We must not read too much into what was found. It was reported that the waste was found in proximity to a building, which once provided medical services and this could well have been a house-cleaning exercise.
If you are doing spring cleaning of your property, where else are you going to deposit the waste other than on your parapet. The fact that this was done does not mean that there were no plans to have the items collected for proper disposal. It is just that the waste disposal was not done simultaneously with the house cleaning.
The dumping of solid waste onto parapets is a national problem. Only recently, the Mayor of New Amsterdam was bemoaning the indiscriminate dumping of solid waste on that town’s parapets.

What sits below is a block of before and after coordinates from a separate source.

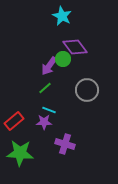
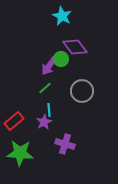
green circle: moved 2 px left
gray circle: moved 5 px left, 1 px down
cyan line: rotated 64 degrees clockwise
purple star: rotated 28 degrees counterclockwise
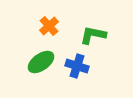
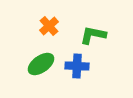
green ellipse: moved 2 px down
blue cross: rotated 15 degrees counterclockwise
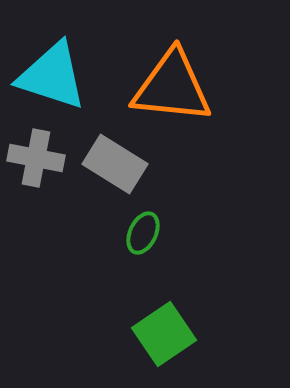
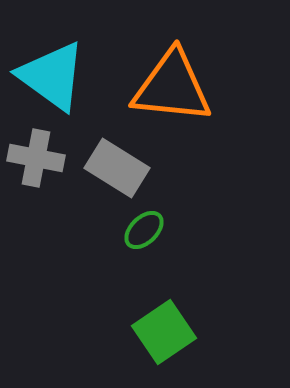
cyan triangle: rotated 18 degrees clockwise
gray rectangle: moved 2 px right, 4 px down
green ellipse: moved 1 px right, 3 px up; rotated 21 degrees clockwise
green square: moved 2 px up
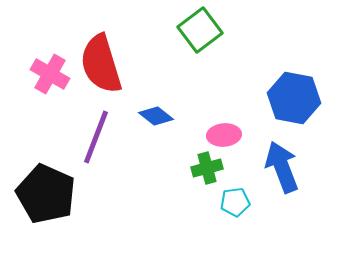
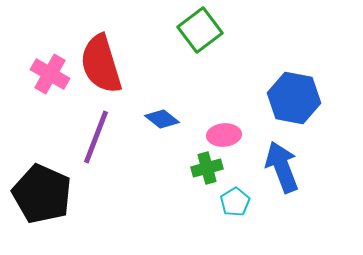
blue diamond: moved 6 px right, 3 px down
black pentagon: moved 4 px left
cyan pentagon: rotated 24 degrees counterclockwise
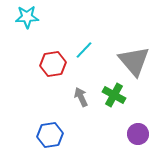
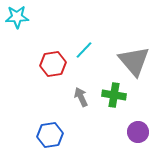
cyan star: moved 10 px left
green cross: rotated 20 degrees counterclockwise
purple circle: moved 2 px up
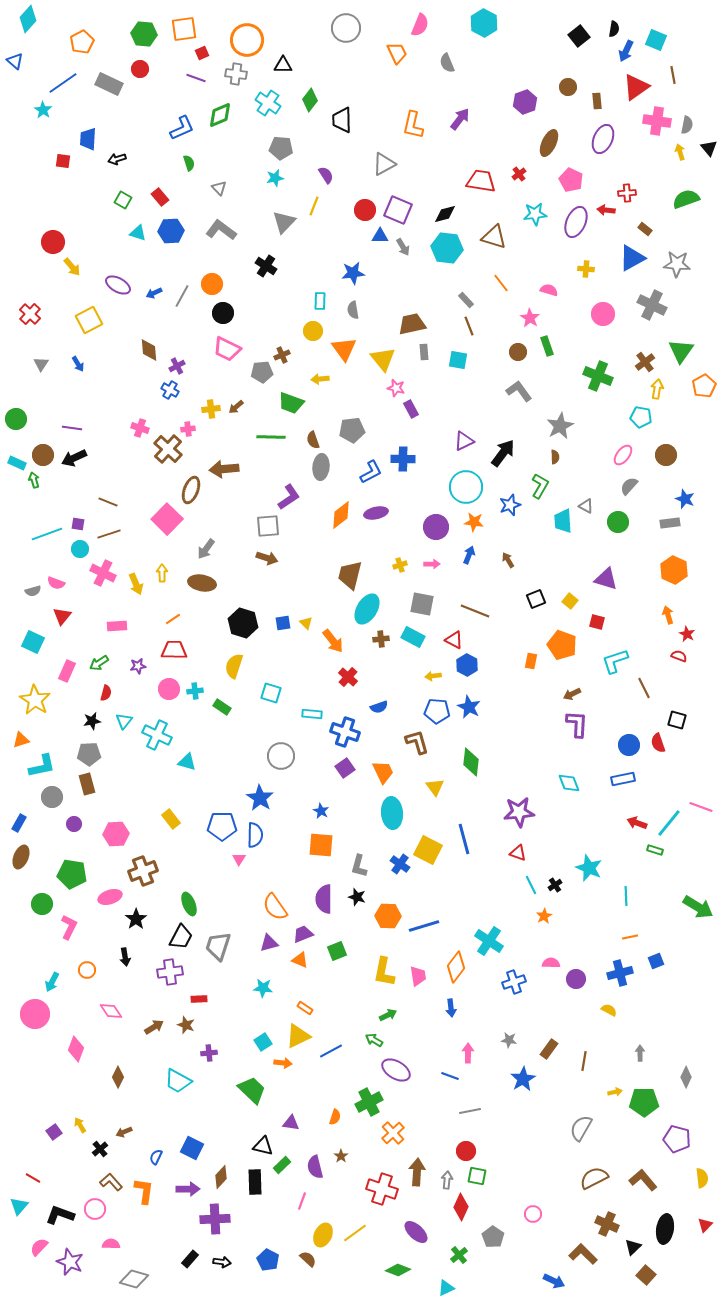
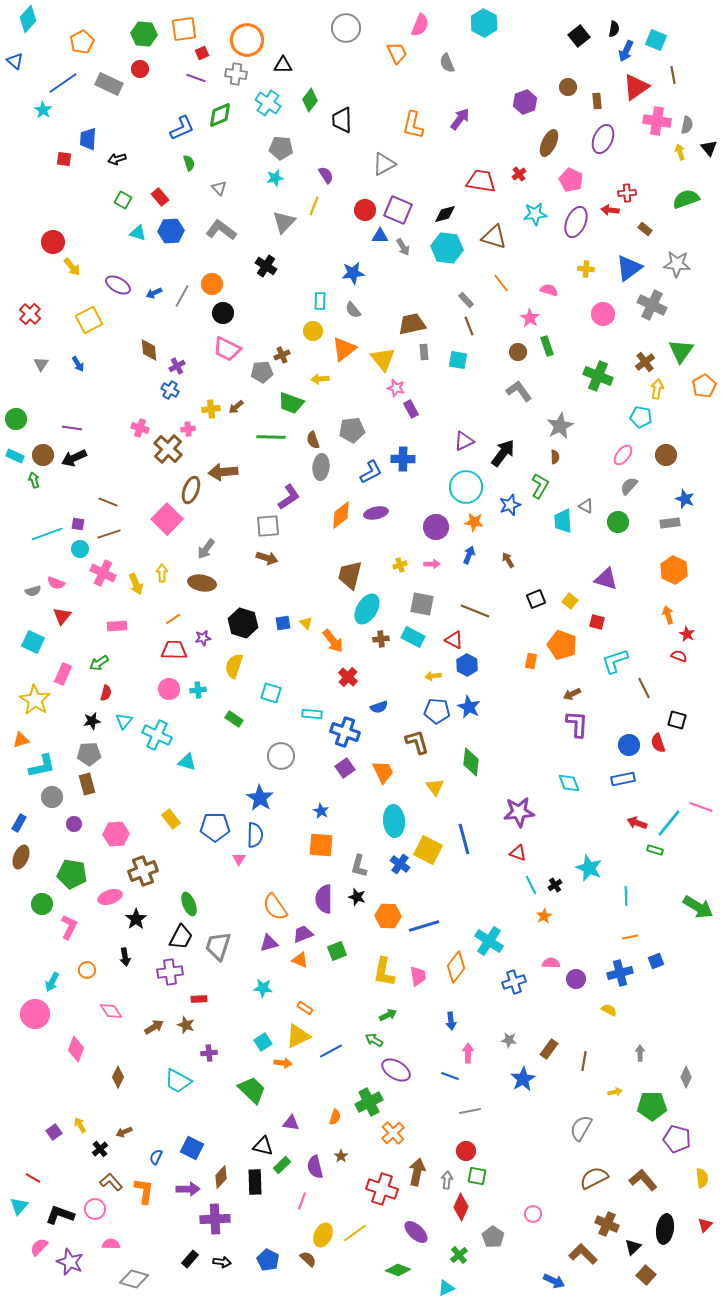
red square at (63, 161): moved 1 px right, 2 px up
red arrow at (606, 210): moved 4 px right
blue triangle at (632, 258): moved 3 px left, 10 px down; rotated 8 degrees counterclockwise
gray semicircle at (353, 310): rotated 30 degrees counterclockwise
orange triangle at (344, 349): rotated 28 degrees clockwise
cyan rectangle at (17, 463): moved 2 px left, 7 px up
brown arrow at (224, 469): moved 1 px left, 3 px down
purple star at (138, 666): moved 65 px right, 28 px up
pink rectangle at (67, 671): moved 4 px left, 3 px down
cyan cross at (195, 691): moved 3 px right, 1 px up
green rectangle at (222, 707): moved 12 px right, 12 px down
cyan ellipse at (392, 813): moved 2 px right, 8 px down
blue pentagon at (222, 826): moved 7 px left, 1 px down
blue arrow at (451, 1008): moved 13 px down
green pentagon at (644, 1102): moved 8 px right, 4 px down
brown arrow at (417, 1172): rotated 8 degrees clockwise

This discovery of the solid waste on the parapets in Georgetown comes at a time when the government has suddenly discovered that the health system has a shortage of drugs. This is also a matter, which requires an investigation. Surely if there was a drug management system, whether manual or automated, this problem ought not to have arisen. And it is mind-boggling that it took the authorities a full eight months to decipher that there is a problem.
The situation is fraught with suspicion. It needs to be confirmed just how such a situation has arisen and who is to be held responsible. This requires an independent investigation.
The added advantage of such an investigation, apart from getting to the truth, would be to ensure that this shortage is not a contrived crisis aimed at the government trying to make emergency procurement from one of its most favoured suppliers.
(The views expressed in this article are those of the author and do not necessarily reflect the opinions of this newspaper.)